華教授去外地出差。坐火車。人很少,他獨自坐在車廂里。一個人向他走來,那人胖胖的,提只公文包,跟華教授一樣,像個文化人。
“嗨!”那人“嗨”了一聲,像是遇到了老朋友,一下握住了華教授的手,“天哪,沒想到會在這里碰見你!”華教授一愣,“你一點兒也沒變。”那人說。
他是誰?華教授一點兒印象也沒有。但他附和著:“你也是呀!”臉上還努力擠出絲微笑。心里卻一直在琢磨:他究竟是誰?自己完全不認得他,難道是自己的記憶力出了毛病?也許,自己真的是遇上了一位記不起的朋友哩,他想隨機應變。
兩人坐了下來。“時光過得好快啊。”那人說。
“是的,仿如白駒過隙。”華教授附和。
“好離奇,大學一畢業,好些同學都失去了聯系。”
原來是個同學,華教授舒了一口氣。也難怪,都30年了,哪個還記得清那些同學的容貌?他努力地想,卻就是想不起他是誰,看來,還得隨機應變。
“真是恍如隔世啊。”那人嘆道,“有時候我真納悶,那幫老同學都哪兒去啦?”
“是啊,我也時常這么想。”
“你可曾回到咱們那母校去過?”那人問道。
“壓根兒沒去過。”華教授堅決地回答。他想,在沒發現這“母校”在哪里之前,絕不可以貿然回答他。
“沒去過,想必你不喜歡那地方。”
“現在不啦。”華教授不動聲色地說。
接著是一陣沉默。不一會兒,那人又開口了:“是呀,有時候,我遇到個把老伙計。他們談起了你,并且很想知道你在干些什么。”
“你是說那個叫阿平的家伙嗎?”華教授裝模作樣。他想,這是很保險的一著棋,任何一幫老伙計中,總有一個叫“阿平”的。那人一愣,立馬回答:“啊,對,就是他。他現在經營一家公司哪,幾天前我還見到他呢,長成了個大胖子。”
“那么,阿偉又在哪兒呢?”華教授又說。他想,這也很保險,總會有個叫“阿偉”的。
那人便笑了起來:“你是說蘇蘭的哥哥嗎?那個家伙!”
“對,對,就是他。”
“啊,這個老單身漢,現在完全變了,他結婚啦!”說完,那人咯咯咯地笑了起來。
華教授也笑開了。在這種情景下,按說,如果某人結了婚,不見得是很可笑的。不過,那人笑,華教授也只能笑,他想,還有一段路程,最好就這樣一直笑到火車進站。言多必失嘛,他怕。
然而,那人卻并沒有就此打住。他開始用推心置腹的語氣說:“我多次想給你去封信,或者打個電話,可一直找不到聯系的方式,尤其又聽說你去年遭受了損失。”

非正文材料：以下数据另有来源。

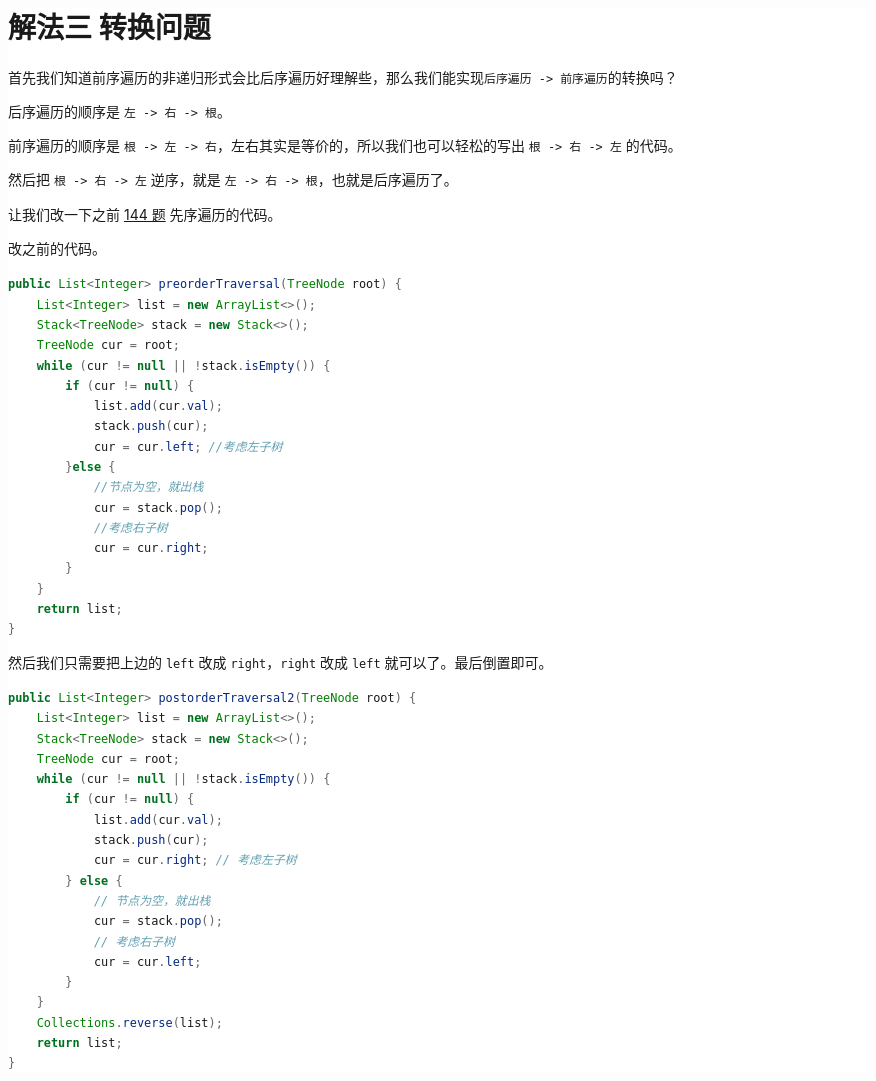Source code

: # 解法三 转换问题

首先我们知道前序遍历的非递归形式会比后序遍历好理解些，那么我们能实现`后序遍历 -> 前序遍历`的转换吗？

后序遍历的顺序是 `左 -> 右 -> 根`。

前序遍历的顺序是 `根 -> 左 -> 右`，左右其实是等价的，所以我们也可以轻松的写出 `根 -> 右 -> 左` 的代码。

然后把 `根 -> 右 -> 左` 逆序，就是 `左 -> 右 -> 根`，也就是后序遍历了。

让我们改一下之前  [144 题](https://leetcode.wang/leetcode-144-Binary-Tree-Preorder-Traversal.html) 先序遍历的代码。

改之前的代码。

```java
public List<Integer> preorderTraversal(TreeNode root) {
    List<Integer> list = new ArrayList<>();
    Stack<TreeNode> stack = new Stack<>();
    TreeNode cur = root;
    while (cur != null || !stack.isEmpty()) {
        if (cur != null) {
            list.add(cur.val);
            stack.push(cur);
            cur = cur.left; //考虑左子树
        }else {
            //节点为空，就出栈
            cur = stack.pop();
            //考虑右子树
            cur = cur.right;
        }
    }
    return list;
}
```

然后我们只需要把上边的 `left` 改成 `right`，`right` 改成 `left` 就可以了。最后倒置即可。

```java
public List<Integer> postorderTraversal2(TreeNode root) {
    List<Integer> list = new ArrayList<>();
    Stack<TreeNode> stack = new Stack<>();
    TreeNode cur = root;
    while (cur != null || !stack.isEmpty()) {
        if (cur != null) {
            list.add(cur.val);
            stack.push(cur);
            cur = cur.right; // 考虑左子树
        } else {
            // 节点为空，就出栈
            cur = stack.pop();
            // 考虑右子树
            cur = cur.left;
        }
    }
    Collections.reverse(list);
    return list;
}
```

華教授沒吱聲。他挖空心思地想,我損失了什么呢?是錢嗎?倘若是的話,那么丟了多少呢?我為什么會損失錢呢?是遭了小偷?還是一不小心亂穿馬路,挨了罰款?
“遭受那樣的損失,是永遠不會忘懷的。”那人又說。
看來,一定是一筆不小的損失了。華教授沉默著,悶著頭等他亮牌。
“是啊,死了人總要悲傷的。”
天啊,原來是死了人?華教授高興得幾乎打出嗝兒來。這好辦。應付死亡這個題目,他最拿手不過的了。他想再等等,等弄清究竟死的是誰再說。他小聲說:“是啊,是很難受。”
“還有,尤其年紀那么大了。”
看來是個老人。
“想必直到最后都挺硬朗,頭腦也清楚吧?”
“是的,臨死前,他還能坐在床上抽煙。”
“怎么,你祖母她……”
你祖母?華教授猛然一驚,明白了。“對不起,”他說,“小時候,我祖母就學會了抽煙,女人抽煙,沒什么吧?”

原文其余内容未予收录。